The week prior to the Memorial Day weekend saw a decline of more than 2 percent in major indices, and the economic fall-out resulting from rising energy prices continued to be a major issue. Oil prices rose to a record $135 a barrel before declining to $130.81 during this time period, and energy cost related news— including American Airlines’ plans to cut service routes and eliminate jobs, as well as adding baggage fees to offset the soaring cost of fuel—captured the headlines. As Memorial Day and the “official” start of the summer season beckoned, news stories and paid advertisements provided a slew of money- saving holiday and travel tips for budget-minded consumers. If we had any doubt before, it is clear that frugality is now in vogue.
Consumers’ concerns with oil prices and their impact on the overall economy are shared by Wall Street. Interestingly, despite the battering that stocks took the week of May 19, stocks are well above the lows posted in mid-March, and the Dow was 7.5 percent higher than its March low when investors were consumed with concerns about the credit markets. The difference between now and then is that concerns have now spread beyond the financial sector to embrace the overall economy. The spike in oil prices has continued to fuel inflation fears. Consumers are worried about rising prices across the board but especially for food, staples and gasoline. Investors worry that consumers faced with escalating prices will cut back on spending wherever they can. With these conditions in play, investment experts predict that the markets will remain jittery and that gains when they occur will be modest.
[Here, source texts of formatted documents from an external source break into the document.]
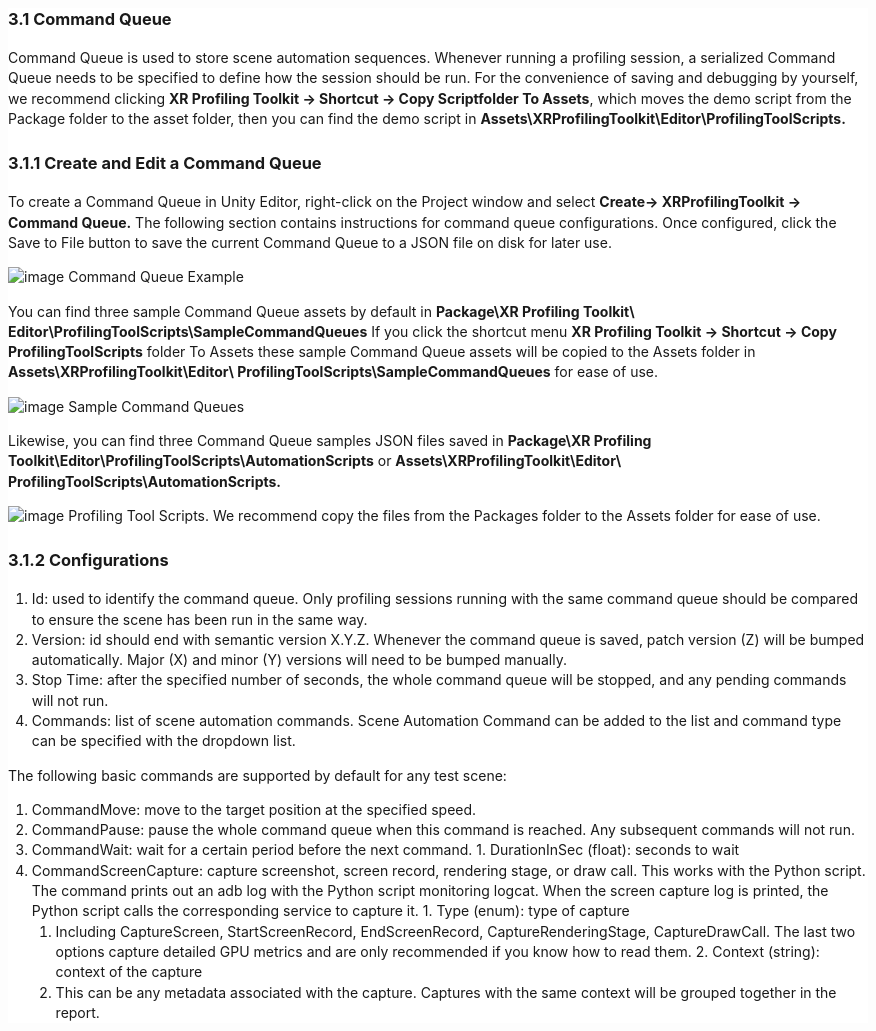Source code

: ### 3.1 Command Queue
Command Queue is used to store scene automation sequences. Whenever running a profiling session, a serialized Command Queue needs to be specified to define how the session should be run. For the convenience of saving and debugging by yourself, we recommend clicking **XR Profiling Toolkit -> Shortcut -> Copy Scriptfolder To Assets**, which moves the demo script from the Package folder to the asset folder, then you can find the demo script in **Assets\XRProfilingToolkit\Editor\ProfilingToolScripts.**

### 3.1.1  Create and Edit a Command Queue
To create a Command Queue in Unity Editor, right-click on the Project window and select **Create-> XRProfilingToolkit -> Command Queue.**
The following section contains instructions for command queue configurations. 
Once configured, click the Save to File button to save the current Command Queue to a JSON file on disk for later use.

![image](https://github.com/user-attachments/assets/9cb0d394-0b10-4f20-b887-890427ebcde4)
Command Queue Example

You can find three sample Command Queue assets by default in **Package\XR Profiling Toolkit\ Editor\ProfilingToolScripts\SampleCommandQueues**
If you click the shortcut menu **XR Profiling Toolkit -> Shortcut -> Copy ProfilingToolScripts** folder To Assets these sample Command Queue assets will be copied to the Assets folder in **Assets\XRProfilingToolkit\Editor\ ProfilingToolScripts\SampleCommandQueues** for ease of use.

![image](https://github.com/user-attachments/assets/957e68e1-18f2-40d8-8e94-c120982de8cc)
Sample Command Queues

Likewise, you can find three Command Queue samples JSON files saved in **Package\XR Profiling Toolkit\Editor\ProfilingToolScripts\AutomationScripts** or **Assets\XRProfilingToolkit\Editor\ ProfilingToolScripts\AutomationScripts.**

![image](https://github.com/user-attachments/assets/3b83e4f5-f9a8-48b4-a757-5af256756d68)
Profiling Tool Scripts. We recommend copy the files from the Packages folder to the Assets folder for ease of use.


### 3.1.2 Configurations
1. Id: used to identify the command queue. Only profiling sessions running with the same command queue should be compared to ensure the scene has been run in the same way.
  1. Version: id should end with semantic version X.Y.Z. Whenever the command queue is saved, patch version (Z) will be bumped automatically. Major (X) and minor (Y) versions will need to be bumped manually.
2. Stop Time: after the specified number of seconds, the whole command queue will be stopped, and any pending commands will not run.
3. Commands: list of scene automation commands. Scene Automation Command can be added to the list and command type can be specified with the dropdown list.

The following basic commands are supported by default for any test scene:
  1. CommandMove: move to the target position at the specified speed.
  2. CommandPause: pause the whole command queue when this command is reached. Any subsequent commands will not run.
  3. CommandWait: wait for a certain period before the next command.
    1. DurationInSec (float): seconds to wait
  4. CommandScreenCapture: capture screenshot, screen record, rendering stage, or draw call.
This works with the Python script. The command prints out an adb log with the Python script monitoring logcat. When the screen capture log is printed, the Python script calls the corresponding service to capture it.
    1. Type (enum): type of capture
      1. Including CaptureScreen, StartScreenRecord, EndScreenRecord, CaptureRenderingStage, CaptureDrawCall. The last two options capture detailed GPU metrics and are only recommended if you know how to read them.
    2. Context (string): context of the capture
      1. This can be any metadata associated with the capture. Captures with the same context will be grouped together in the report.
What advice are the pundits sharing with their clients? Opinions vary but there are some common refrains:
- Tune out the clamor and focus on your personal investment goals. Don’t get bamboozled into thinking that your strategic investment plan needs to be demolished in favor of some new fangled, complicated system.
- At times like these, a back-to-basics approach which provides a simple but appropriately diversified plan will usually outshine a portfolio which seeks to capitalize on the “hot” funds of the moment.
- Talk to your professional tax advisor. Let Uncle Sam share your pain, and use your losses to take a bite out of your tax bill. Look at your taxable holdings that are now worth less than the purchase price. If you sell now, you can look for ways to invest the proceeds into new funds without incurring taxes and you can use your capital losses to offset future gains or to reduce your income taxes next April.
No one can predict when stocks will rally, but every one knows that a shift in sentiment will happen, and stocks will climb back again. History shows that in the last 50 years-- with only one exception—that when the Federal Reserve cuts interest rates, gains kick in during the following year. The bottom line: Nothing beats a steady approach, a diversified portfolio, and patience.